Figure 1. LRP5 and LRP6 are more strongly expressed in TNBC than in other breast cancer subtypes.

We assessed the expression of LRP5 and LRP6 in various subtypes of breast tumors from our cohort [46, 47]: TNBC, HER2⁺/ER^- (HER2), luminal B (LB) and luminal A (LA) tumors. (A-B) RNA microarray analysis was performed to assess the levels of LRP5 (A) and LRP6 (B) mRNA. (C) Correlation between the levels of LRP5 and LRP6 RNA in the TNBC subgroup. Each TNBC tumor from our cohort (n=41) is represented by a dot. (D-E) DNA copy number (CN) of the LRP5 (D) and LRP6 (E) genes. The smoothed segmented copy number signal is presented in boxplots, with dashed lines indicating the thresholds retained for the detection of DNA CN gains and losses. (F) We queried the cBio Cancer Genomics Portal (http://cbioportal.org) [54, 55], to determine whether LRP5 and LRP6 were altered in breast cancer.
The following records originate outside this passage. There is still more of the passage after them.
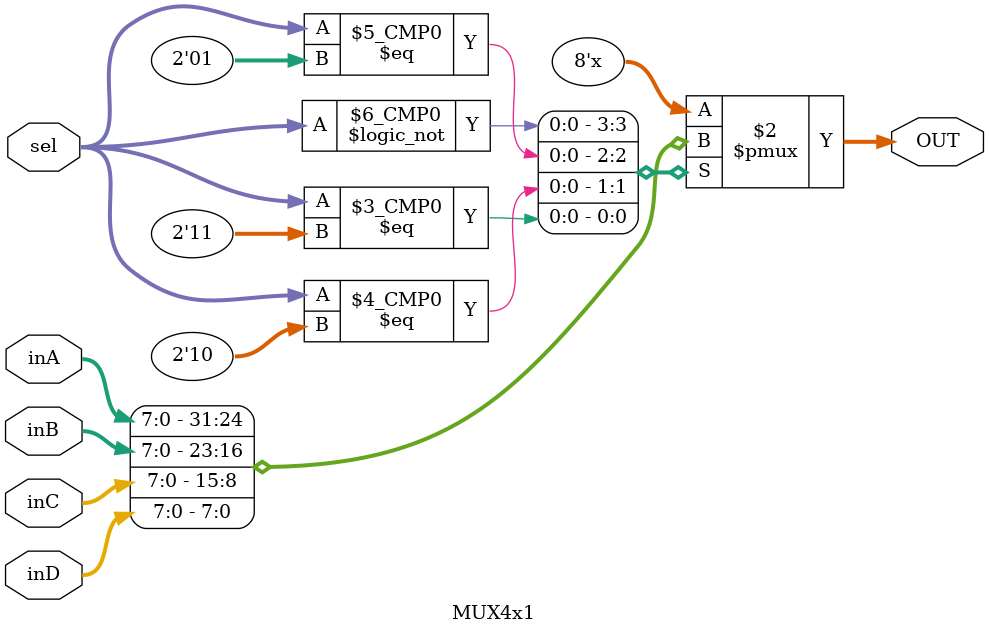
<source format=v>
module MUX4x1( input [11:0] inA, inB, inC, inD, 
					input [1:0]sel,
					output reg [7:0] OUT
);

		always @(*)
		begin
			case(sel)
				2'b00: OUT <= inA;
				2'b01: OUT <= inB;
				2'b10: OUT <= inC;
				2'b11: OUT <= inD;
			endcase
		end 
		
		endmodule
</source>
The graphs imported from cbioportal show the changes in frequency for LRP5 (left panel) and LRP6 (right panel) in 3 publicly available breast cancer cohorts: patient-derived xenograft models (PDX) [58], TCGA (T) [56] and METABRIC (M) [57]. Color code: green: mutation; gray: multiple alterations; blue: deletion; red: amplification. (G) Correlation between LRP5 RNA levels and LRP5 DNA CN in TNBC. (H) Correlation between LRP6 RNA levels and LRP6 DNA CN in TNBCs. (I) LRP6 protein levels were assessed with a reverse-phase protein array (RPPA). (J) Correlation between LRP6 RNA and protein levels within the TNBC subgroup. Each tumor (n=37) is represented by a dot. The values obtained for the relative quantification of protein and mRNA were log-transformed and are shown as box plots (A-B, D-E, I). Outliers are shown within each population studied (open circles) (A-B, D-E, I). ^*P<0.05, ^**P<0.01, ^***P<0.001 (comparisons with TNBC: A-B, D-E, I).